La era Psicotérmica
Hoy cambié la térmica de casa. En realidad es la que se coloca apenas entra la corriente eléctrica a casa. Se quemó después de 12 años, casi, ininterrumpidos Y ese casi es muy poco. Afortunadamente los cortes de luz no son habituales y de haber algún corte programado los chicos de Edenor te avisan bastante antes desde la aplicación. Activen las notificaciones.
El corte mas largo se dió un 18 de diciembre del 2023. Ese año el calor fue insostenible desde el minuto uno. Veníamos de una racha de temperatura elevada desde finales de noviembre, lo recuerdo porque le festejamos el cumple a hija y ese día hizo 38C de temperatura. Unos chicos del gimnasio invitaron a ir a un bar unos días antes de ese 18 de diciembre, de una supuse que era una invitación personal, por el carácter y por lo de “los pibes”.
En casa se quedaron hija y pareja en una noche de chicas, bue… viven de noche de chicas porque trabajo de noche. En realidad hicieron lo que hacían todos los días y seguramente no hubo noche de chicas. El calor y la humedad se asemeja a la de estos días en donde por el solo hecho de quedarte parado se activan las glándulas transpiratorias y corremos peligro de deshidratación. El riesgo es mas alto y los tiempos se acortan si comes un alfajor de maicena.

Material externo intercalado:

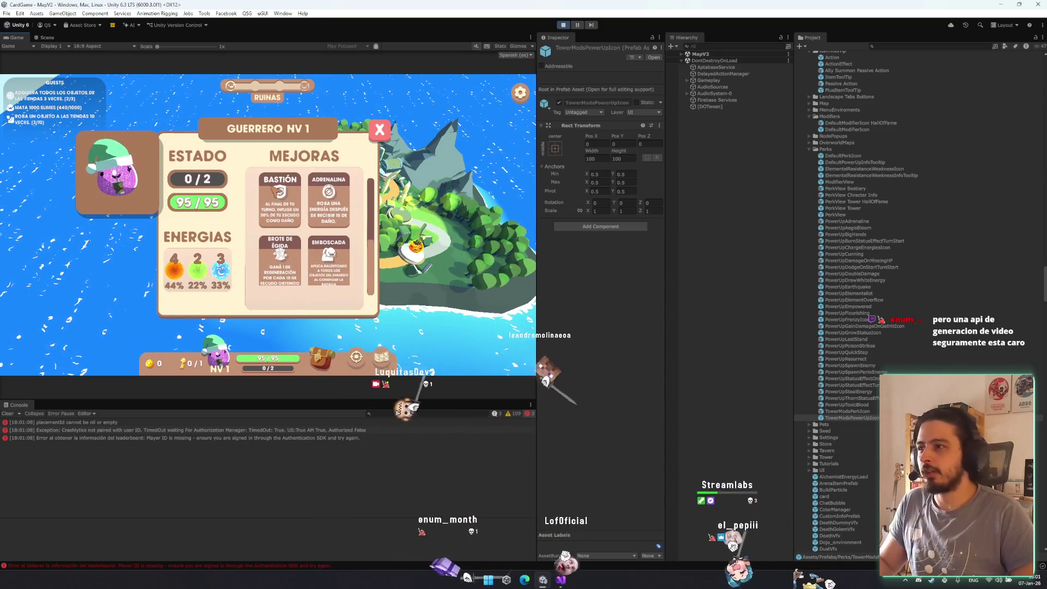
pyautogui.scroll(-1, 277, 234)
pyautogui.scroll(-1, 327, 225)
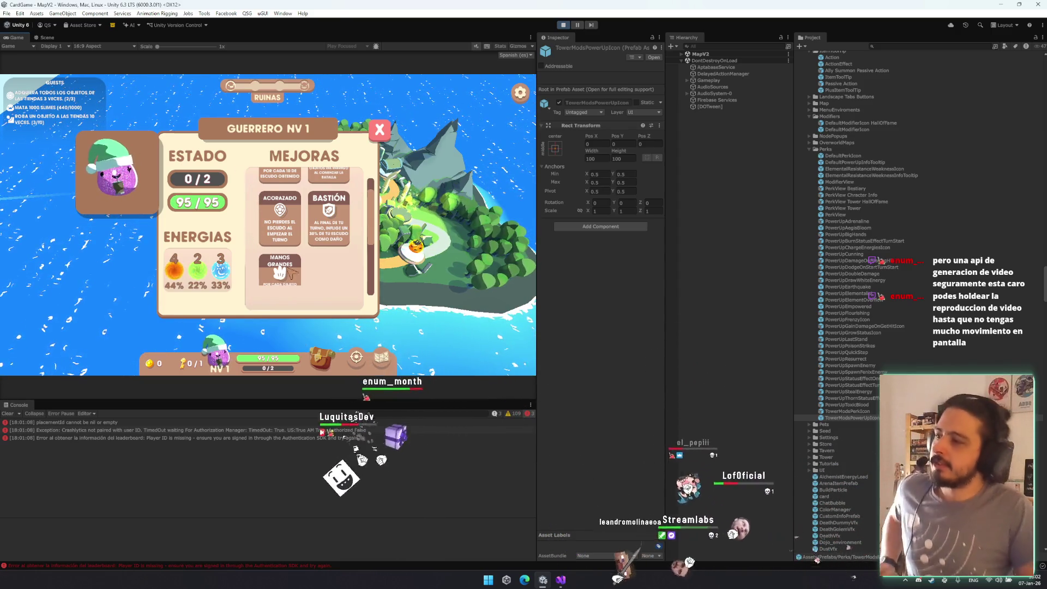
pyautogui.scroll(3, 316, 234)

Paso por los chicos que me esperaron cerca de casa en otros autos y se me subió uno que no encontró lugar. El Gusti, el tipo mas manija que conocí en mi vida. Eramos el pan y la mantequilla, por lo diferentes. Yo paz y serenidad, él, activación cognitiva y Rock & Roll. Charlamos, fumamos, nos conocimos y llegamos al bar. Ahí conocí a unos pibes buena gente a los que llamé, los pibes del gym. Después de esa demostración de creatividad y fluidez espacial llevada al razonamiento para generar ese nombre magnífico, nos fuimos a otra ciudad a 25km de donde estábamos. ¿Me seguís?
Allí la noche se desmadró, a mitad de camino se desató una tormenta digna de Hollywood. Mi VW Up! parecía el teniente Dan en la punta del mástil de la embarcación Jenny. Fuimos hasta cierto punto y nos volvimos en el medio del caos; arboles tirados en el medio de la autopista, chapas de galpones, carteles… agua y calles inundadas. Lo dejo a Gusti en lo de la tía. Vuelvo a casa dando miles de vueltas y la sudestada había tirado 4 arboles en mi cuadra, porque vivo mirando al sudeste y tengo una fila enorme de eucaliptos. No pasó nada. Las chicas y la perra se metieron al baño y ahí quedaron hasta que todo se calmó. Fue un susto grande sin sobresaltos de importancia.
Desde esa noche y por 7 días vivimos sin electricidad, sin agua y con todos los contratiempos que genera la escases de recursos. Comprar packs o bidones, alquilar generadores por hora, gastar mal, visitar amistades para cargar -si leíste cagar, si también- teléfonos, pedir agua, bañarse en casa de algún familiar. Cosas que a veces pasan cuando uno vive en el conurbano.
Nosotros sufriendo y la térmica de vacaciones. Como tomándose un respiro de la altísima demanda energética de esos días, disfrutando y entendiendo la frescura interna como un momento especialmente para uno.
Hoy le digo gracias y hasta siempre campeona.